Isn't ~/.local for such manually installed stuff, like /usr/local instead of /usr?
.local is a pretty recent convention for somebody who has used BeOS.
I long ago just created $HOME/bin and added it to my path. And it works when I compile things with "--prefix=$HOME".
OpenSUSE automatically adds ~/bin and ~/.local/bin to your $PATH if they exist.
Nice, other distros may do it now too. It's been a part of my .bash_local for so long I wouldn't notice...
Any reason why yould have it in .bash_local over .bashrc? I use zsh but even when I used bash or fish, I'd add to my $PATH via .bashrc and config.fish respectively.

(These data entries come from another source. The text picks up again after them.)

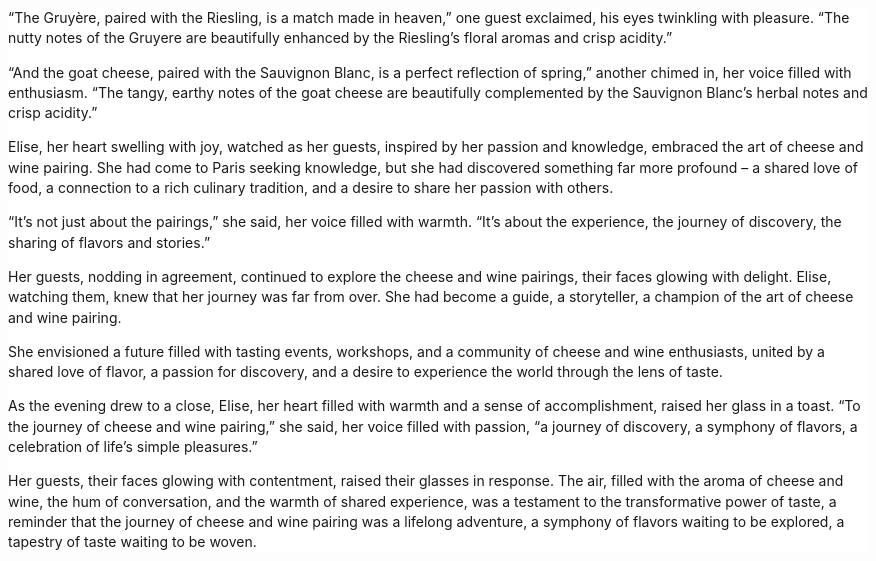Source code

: “The Gruyère, paired with the Riesling, is a match made in heaven,” one guest exclaimed, his eyes twinkling with pleasure. “The nutty notes of the Gruyere are beautifully enhanced by the Riesling’s floral aromas and crisp acidity.” 

“And the goat cheese, paired with the Sauvignon Blanc, is a perfect reflection of spring,” another chimed in, her voice filled with enthusiasm.  “The tangy, earthy notes of the goat cheese are beautifully complemented by the Sauvignon Blanc’s herbal notes and crisp acidity.” 

Elise, her heart swelling with joy, watched as her guests, inspired by her passion and knowledge, embraced the art of cheese and wine pairing.  She had come to Paris seeking knowledge, but she had discovered something far more profound – a shared love of food, a connection to a rich culinary tradition, and a desire to share her passion with others.

“It’s not just about the pairings,” she said, her voice filled with warmth.  “It’s about the experience, the journey of discovery, the sharing of flavors and stories.” 

Her guests, nodding in agreement, continued to explore the cheese and wine pairings, their faces glowing with delight.  Elise, watching them, knew that her journey was far from over.  She had become a guide, a storyteller, a champion of the art of cheese and wine pairing. 

She envisioned a future filled with tasting events, workshops, and a community of cheese and wine enthusiasts, united by a shared love of flavor, a passion for discovery, and a desire to experience the world through the lens of taste.  

As the evening drew to a close, Elise, her heart filled with warmth and a sense of accomplishment, raised her glass in a toast.  “To the journey of cheese and wine pairing,” she said, her voice filled with passion, “a journey of discovery, a symphony of flavors, a celebration of life’s simple pleasures.” 

Her guests, their faces glowing with contentment, raised their glasses in response.  The air, filled with the aroma of cheese and wine, the hum of conversation, and the warmth of shared experience, was a testament to the transformative power of taste, a reminder that the journey of cheese and wine pairing was a lifelong adventure, a symphony of flavors waiting to be explored, a tapestry of taste waiting to be woven. 
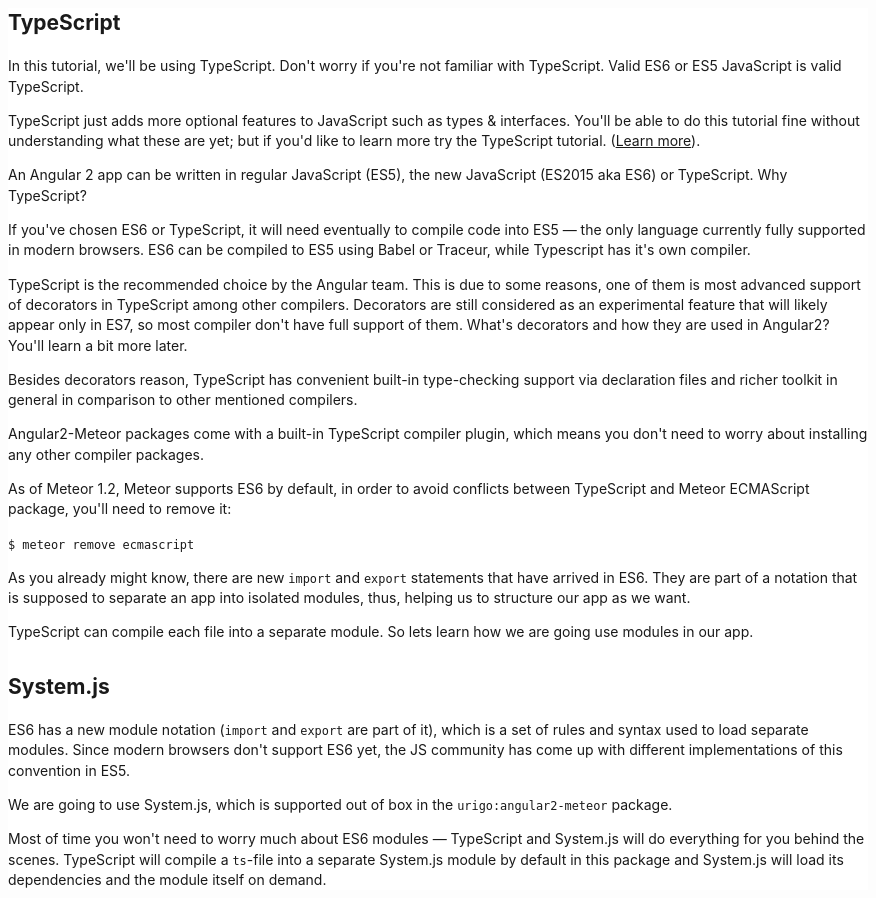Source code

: ## TypeScript

In this tutorial, we'll be using TypeScript. Don't worry if you're not familiar with TypeScript. Valid ES6 or ES5 JavaScript is valid TypeScript.

TypeScript just adds more optional features to JavaScript such as types & interfaces. You'll be able to do this tutorial fine without understanding what these are yet; but if you'd like to learn more try the TypeScript tutorial. ([Learn more](http://www.typescriptlang.org/Tutorial)).

An Angular 2 app can be written in regular JavaScript (ES5), the new JavaScript (ES2015 aka ES6) or TypeScript.
Why TypeScript?

If you've chosen ES6 or TypeScript, it will need eventually to compile code into ES5 — the only language currently fully supported in modern browsers. ES6 can be compiled to ES5 using Babel or Traceur, while Typescript has it's own compiler.

TypeScript is the recommended choice by the Angular team. This is due to some reasons, one of them is most advanced support of decorators in TypeScript among other compilers.
Decorators are still considered as an experimental feature that will likely appear only in ES7, so most compiler
don't have full support of them. What's decorators and how they are used in Angular2? You'll learn a bit more later.

Besides decorators reason, TypeScript has convenient built-in type-checking support via declaration files and richer toolkit in general
in comparison to other mentioned compilers.

Angular2-Meteor packages come with a built-in TypeScript compiler plugin, which means
you don't need to worry about installing any other compiler packages.

As of Meteor 1.2, Meteor supports ES6 by default, in order to avoid conflicts between
TypeScript and Meteor ECMAScript package, you'll need to remove it:

    $ meteor remove ecmascript

As you already might know, there are new `import` and `export` statements that have arrived in ES6.
They are part of a notation that is supposed to separate an app into isolated modules, thus, helping
us to structure our app as we want.

TypeScript can compile each file into a separate module.
So lets learn how we are going use modules in our app.

## System.js

ES6 has a new module notation (`import` and `export` are part of it), which is a set of rules and syntax used to load separate modules.
Since modern browsers don't support ES6 yet, the JS community has come up with different implementations of this convention in ES5.

We are going to use System.js, which is supported out of box in the `urigo:angular2-meteor` package.

Most of time you won't need to worry much about ES6 modules — TypeScript and System.js will do everything for you behind the scenes.
TypeScript will compile a `ts`-file into a separate System.js module by default in this package
and System.js will load its dependencies and the module itself on demand.
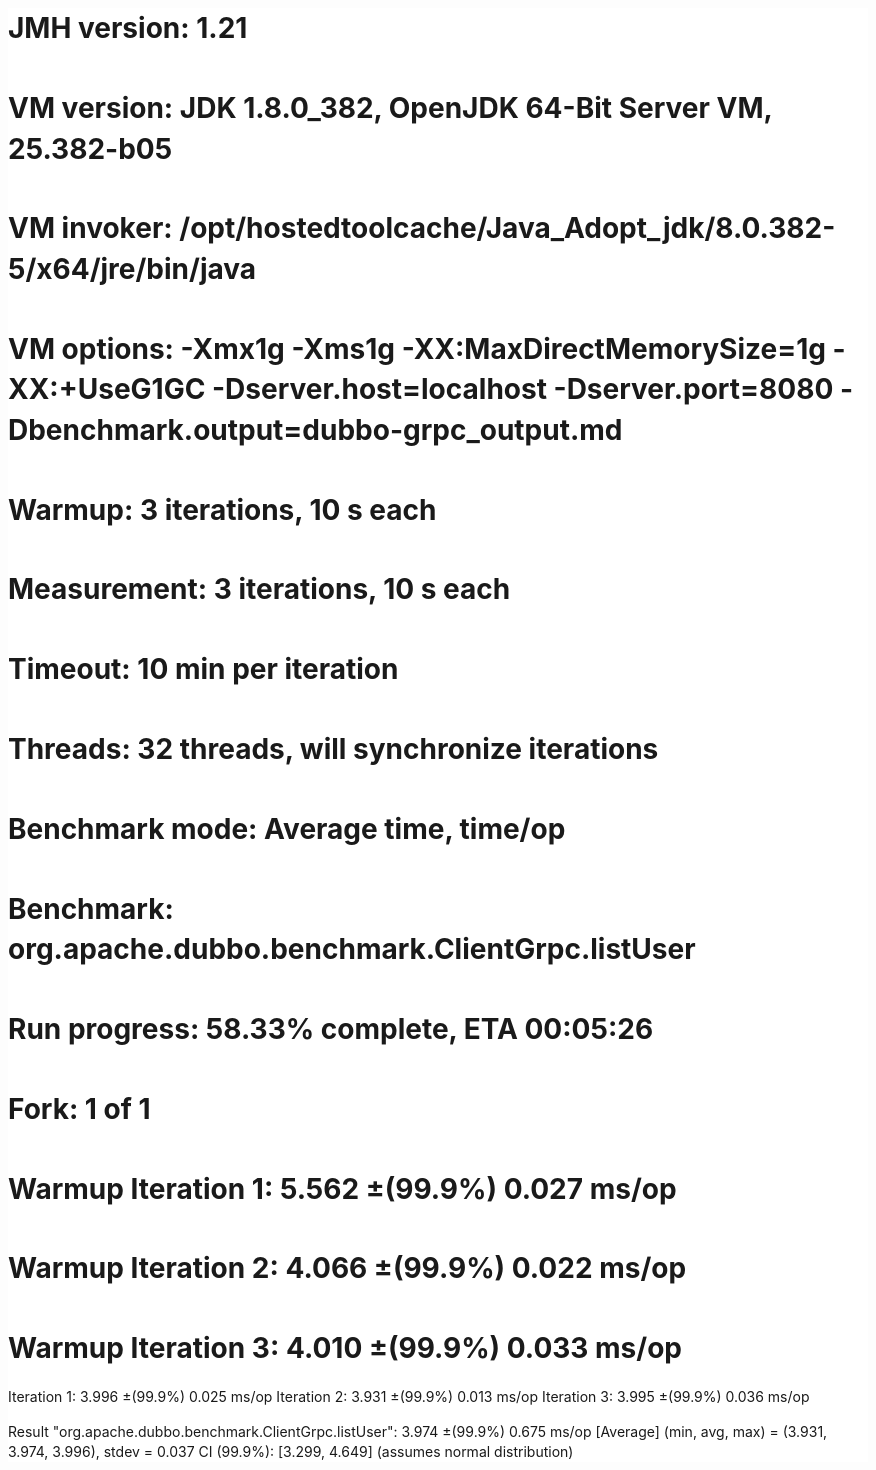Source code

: 
# JMH version: 1.21
# VM version: JDK 1.8.0_382, OpenJDK 64-Bit Server VM, 25.382-b05
# VM invoker: /opt/hostedtoolcache/Java_Adopt_jdk/8.0.382-5/x64/jre/bin/java
# VM options: -Xmx1g -Xms1g -XX:MaxDirectMemorySize=1g -XX:+UseG1GC -Dserver.host=localhost -Dserver.port=8080 -Dbenchmark.output=dubbo-grpc_output.md
# Warmup: 3 iterations, 10 s each
# Measurement: 3 iterations, 10 s each
# Timeout: 10 min per iteration
# Threads: 32 threads, will synchronize iterations
# Benchmark mode: Average time, time/op
# Benchmark: org.apache.dubbo.benchmark.ClientGrpc.listUser

# Run progress: 58.33% complete, ETA 00:05:26
# Fork: 1 of 1
# Warmup Iteration   1: 5.562 ±(99.9%) 0.027 ms/op
# Warmup Iteration   2: 4.066 ±(99.9%) 0.022 ms/op
# Warmup Iteration   3: 4.010 ±(99.9%) 0.033 ms/op
Iteration   1: 3.996 ±(99.9%) 0.025 ms/op
Iteration   2: 3.931 ±(99.9%) 0.013 ms/op
Iteration   3: 3.995 ±(99.9%) 0.036 ms/op


Result "org.apache.dubbo.benchmark.ClientGrpc.listUser":
  3.974 ±(99.9%) 0.675 ms/op [Average]
  (min, avg, max) = (3.931, 3.974, 3.996), stdev = 0.037
  CI (99.9%): [3.299, 4.649] (assumes normal distribution)
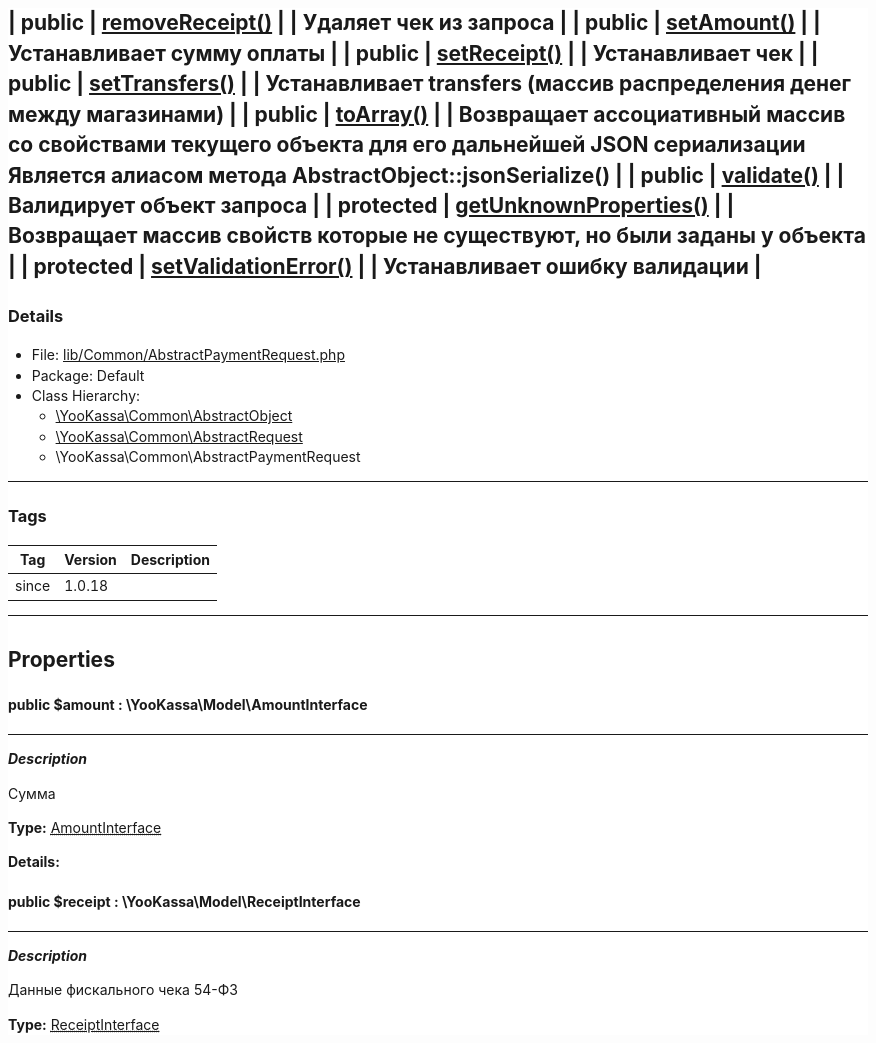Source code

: | public | [removeReceipt()](../classes/YooKassa-Common-AbstractPaymentRequest.md#method_removeReceipt) |  | Удаляет чек из запроса |
| public | [setAmount()](../classes/YooKassa-Common-AbstractPaymentRequest.md#method_setAmount) |  | Устанавливает сумму оплаты |
| public | [setReceipt()](../classes/YooKassa-Common-AbstractPaymentRequest.md#method_setReceipt) |  | Устанавливает чек |
| public | [setTransfers()](../classes/YooKassa-Common-AbstractPaymentRequest.md#method_setTransfers) |  | Устанавливает transfers (массив распределения денег между магазинами) |
| public | [toArray()](../classes/YooKassa-Common-AbstractObject.md#method_toArray) |  | Возвращает ассоциативный массив со свойствами текущего объекта для его дальнейшей JSON сериализации Является алиасом метода AbstractObject::jsonSerialize() |
| public | [validate()](../classes/YooKassa-Common-AbstractPaymentRequest.md#method_validate) |  | Валидирует объект запроса |
| protected | [getUnknownProperties()](../classes/YooKassa-Common-AbstractObject.md#method_getUnknownProperties) |  | Возвращает массив свойств которые не существуют, но были заданы у объекта |
| protected | [setValidationError()](../classes/YooKassa-Common-AbstractRequest.md#method_setValidationError) |  | Устанавливает ошибку валидации |
---
### Details
* File: [lib/Common/AbstractPaymentRequest.php](../../lib/Common/AbstractPaymentRequest.php)
* Package: Default
* Class Hierarchy:  
  * [\YooKassa\Common\AbstractObject](../classes/YooKassa-Common-AbstractObject.md)
  * [\YooKassa\Common\AbstractRequest](../classes/YooKassa-Common-AbstractRequest.md)
  * \YooKassa\Common\AbstractPaymentRequest
---
### Tags
| Tag | Version | Description |
| --- | ------- | ----------- |
| since | 1.0.18 |  |
---
## Properties
<a name="property_amount"></a>
#### public $amount : \YooKassa\Model\AmountInterface
---
***Description***

Сумма

**Type:** <a href="../classes/YooKassa-Model-AmountInterface.html"><abbr title="\YooKassa\Model\AmountInterface">AmountInterface</abbr></a>

**Details:**


<a name="property_receipt"></a>
#### public $receipt : \YooKassa\Model\ReceiptInterface
---
***Description***

Данные фискального чека 54-ФЗ

**Type:** <a href="../classes/YooKassa-Model-ReceiptInterface.html"><abbr title="\YooKassa\Model\ReceiptInterface">ReceiptInterface</abbr></a>
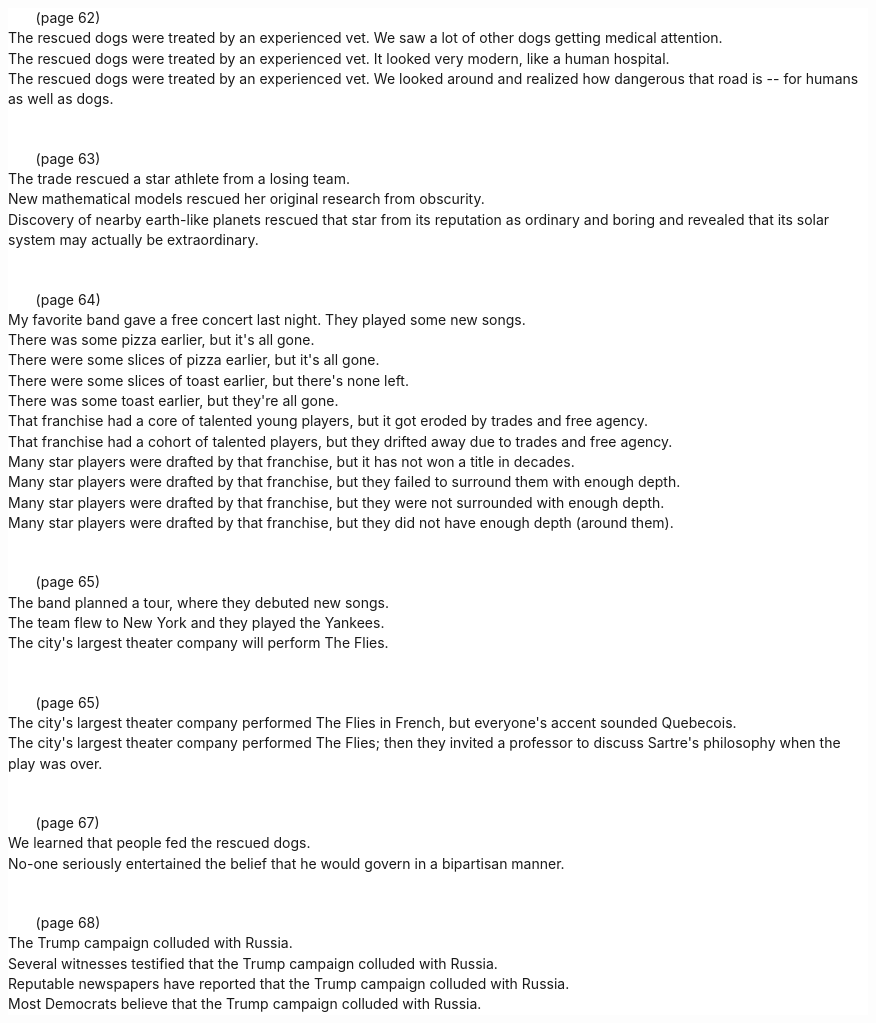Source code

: #
&nbsp;&nbsp;&nbsp;&nbsp;&nbsp;&nbsp;&nbsp;(page 62)  
The rescued dogs were treated by an experienced vet. We saw a lot of other dogs getting medical attention.  
The rescued dogs were treated by an experienced vet. It looked very modern, like a human hospital.  
The rescued dogs were treated by an experienced vet. We looked around and realized how dangerous that road is -- for humans as well as dogs.  

#
&nbsp;&nbsp;&nbsp;&nbsp;&nbsp;&nbsp;&nbsp;(page 63)  
The trade rescued a star athlete from a losing team.  
New mathematical models rescued her original research from obscurity.  
Discovery of nearby earth-like planets rescued that star from its reputation as ordinary and boring and revealed that its solar system may actually be extraordinary.  

#
&nbsp;&nbsp;&nbsp;&nbsp;&nbsp;&nbsp;&nbsp;(page 64)  
My favorite band gave a free concert last night. They played some new songs.  
There was some pizza earlier, but it's all gone.  
There were some slices of pizza earlier, but it's all gone.  
There were some slices of toast earlier, but there's none left.  
There was some toast earlier, but they're all gone.  
That franchise had a core of talented young players, but it got eroded by trades and free agency.  
That franchise had a cohort of talented players, but they drifted away due to trades and free agency.  
Many star players were drafted by that franchise, but it has not won a title in decades.  
Many star players were drafted by that franchise, but they failed to surround them with enough depth.  
Many star players were drafted by that franchise, but they were not surrounded with enough depth.  
Many star players were drafted by that franchise, but they did not have enough depth (around them).  

#
&nbsp;&nbsp;&nbsp;&nbsp;&nbsp;&nbsp;&nbsp;(page 65)  
The band planned a tour, where they debuted new songs.  
The team flew to New York and they played the Yankees.  
The city's largest theater company will perform The Flies.  

#
&nbsp;&nbsp;&nbsp;&nbsp;&nbsp;&nbsp;&nbsp;(page 65)  
The city's largest theater company performed The Flies in French, but everyone's accent sounded Quebecois.  
The city's largest theater company performed The Flies; then they invited a professor to discuss Sartre's philosophy when the play was over.  

#
&nbsp;&nbsp;&nbsp;&nbsp;&nbsp;&nbsp;&nbsp;(page 67)  
We learned that people fed the rescued dogs.  
No-one seriously entertained the belief that he would govern in a bipartisan manner.  

#
&nbsp;&nbsp;&nbsp;&nbsp;&nbsp;&nbsp;&nbsp;(page 68)  
The Trump campaign colluded with Russia.  
Several witnesses testified that the Trump campaign colluded with Russia.  
Reputable newspapers have reported that the Trump campaign colluded with Russia.  
Most Democrats believe that the Trump campaign colluded with Russia.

Just to simplify things when I use lots of Linux distros that create different default .bashrc files. Makes it easier to distribute via ansible this way. No other reason really.
~/.local/bin
Source goes in ~/Source and gets checked into git, important stuff goes into ~/Documents and (when I get around to setting it up) gets backed up somewhere, downloads go into ~/Downloads
Otherwise, stuff gets dumped in home and I use fzf, grep and jump to get around quickly
Whole system gets wiped and rebuilt when it gets to cluttered, anything I care about persisting is kept somewhere else and nixos puts my system back
I think organising more than the bare minimum is a constant waste of time when search tools exist
For me:
My strange sorting
- Git: for git stuff
- Distrobox (home dirs separated with
--home
to prevent dotfile conflicts)- build (and also apps)
- tests
- Downloads: for chaos
- many subdirs
- Backups
- Laptop
- Phone
- SYNC (complete dir with syncthing, I put as much stuff there as possible)
- Pictures, Music, Downloads (because Android sucks, also synced with syncthing)
- TOPICS
- Personal
- Hobby 1, 2, 3
- Movie Torrents
- ...
- Work
- Seminars
- Documents
- Study
- EBooks
- Tech
- Distros (ISOs)
- Commands
- Guides
- Packages
- Appimages
- Windows
- RPMs
- packages
- spec files
- General
- Documents
- living stuff
Works pretty well. I symlink lots of stuff, especially the synced phone directories. I keep some pictures local, some synced etc.